Teresa felt sick now too. No wonder Simplicia did not want to talk about it, she thought. She could not even imagine what that must be like. As bad as she had felt for those poor men and women laying maimed in the Temple District and here in the watchtower, it was nothing compared to the deep abyss that she felt open in her heart at the thought of Simplicia being so horribly tortured.
"The fetcher did it to two other women too, before I finally caught up with him," Volsinius growled, once more the lion of the street she was so accustomed to.
"What happened to him?" Teresa asked, feeling a hot, angry sensation beginning to grow within that empty space inside of her.
"I gave him what he had coming," the legionary spat, his eye as cold as Skyrim. "I cut him up one piece at time and fed him to the damn slaughterfish in the lake. He didn't die 'till I was halfway through."
Teresa looked down, the anger in her dying as quickly as it had arisen. So that was how Volsinius had lost his humanity, she thought, and how Simplicia had lost her way. Part of her wanted to cry, but she could not find the tears. She just felt numb.

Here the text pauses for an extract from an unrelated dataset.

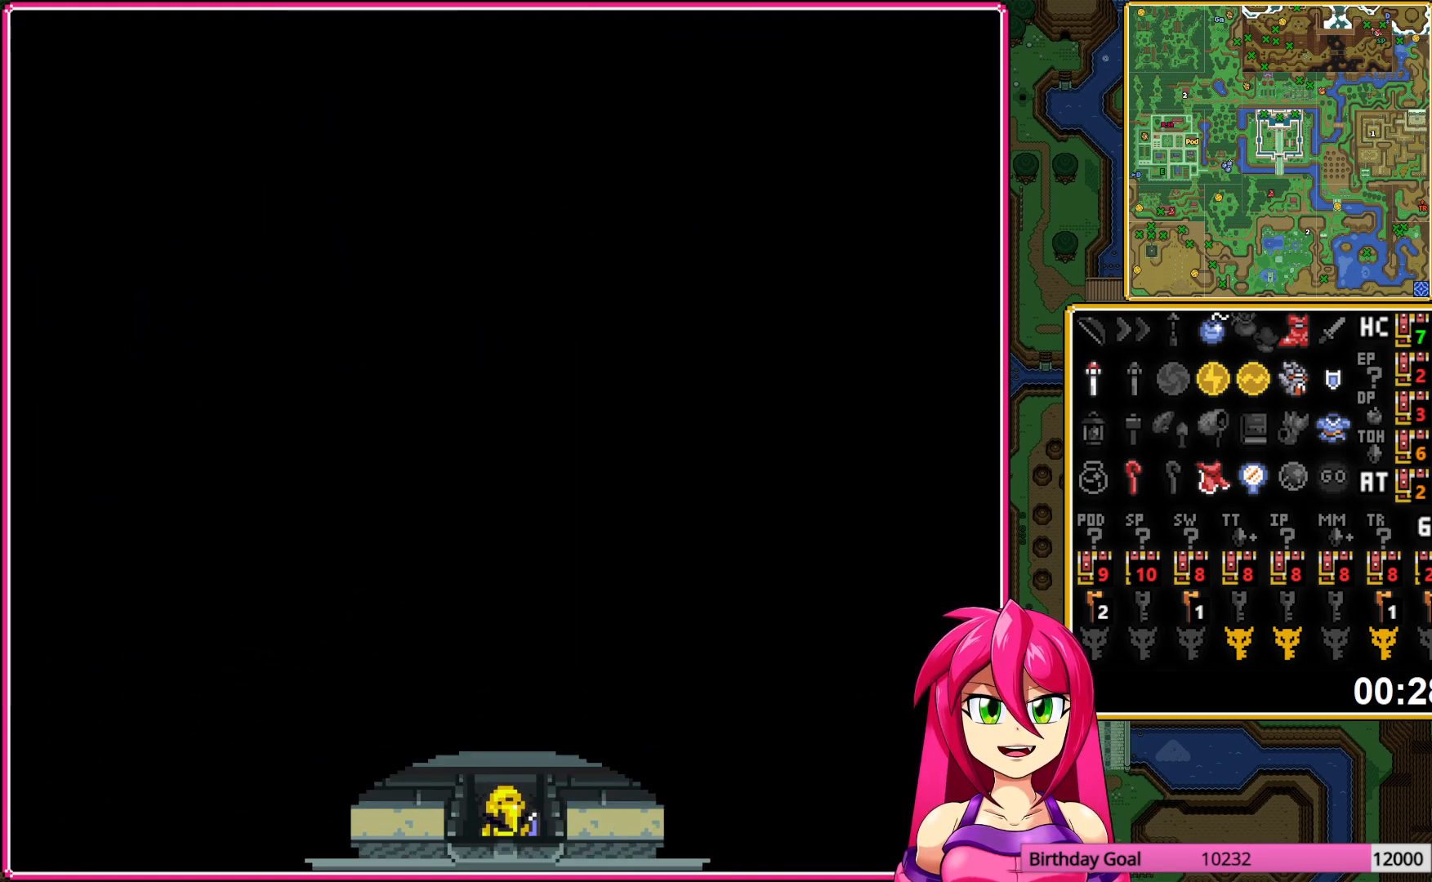
{"buttons": ["DPAD_UP"], "events": []}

"I never told anyone that, not even her," Volsinius explained softly, his eye losing that steel it had briefly held, "must be the damn poppy juice they're giving me... They'd kick me out of the legion if anyone could prove it, probably put me in a cell too. I guess you should know though, if anyone. I know you love her like she was your real mom. Such a damn shame what happened to her..."
Teresa sat in silence, trying to digest everything he had said. Then the legionary's voice broke her from her thoughts. "You better run along now girl," he said, "before I start gettin' all teary-eyed over the old days. People will start thinkin' you're my girlfriend."
"Oh they think that already!" Teresa exclaimed, feeling a smile creep to the corners of her lips. That made the legionary squirm in his bed, which she only found to be more entertaining. But she could not retain her amusement for long, not when she looked down at the bandages that covered most of his head and thought of the charred flesh underneath.
"Thank you, for everything," she rose and took his hand in both of hers, "I'll never forget."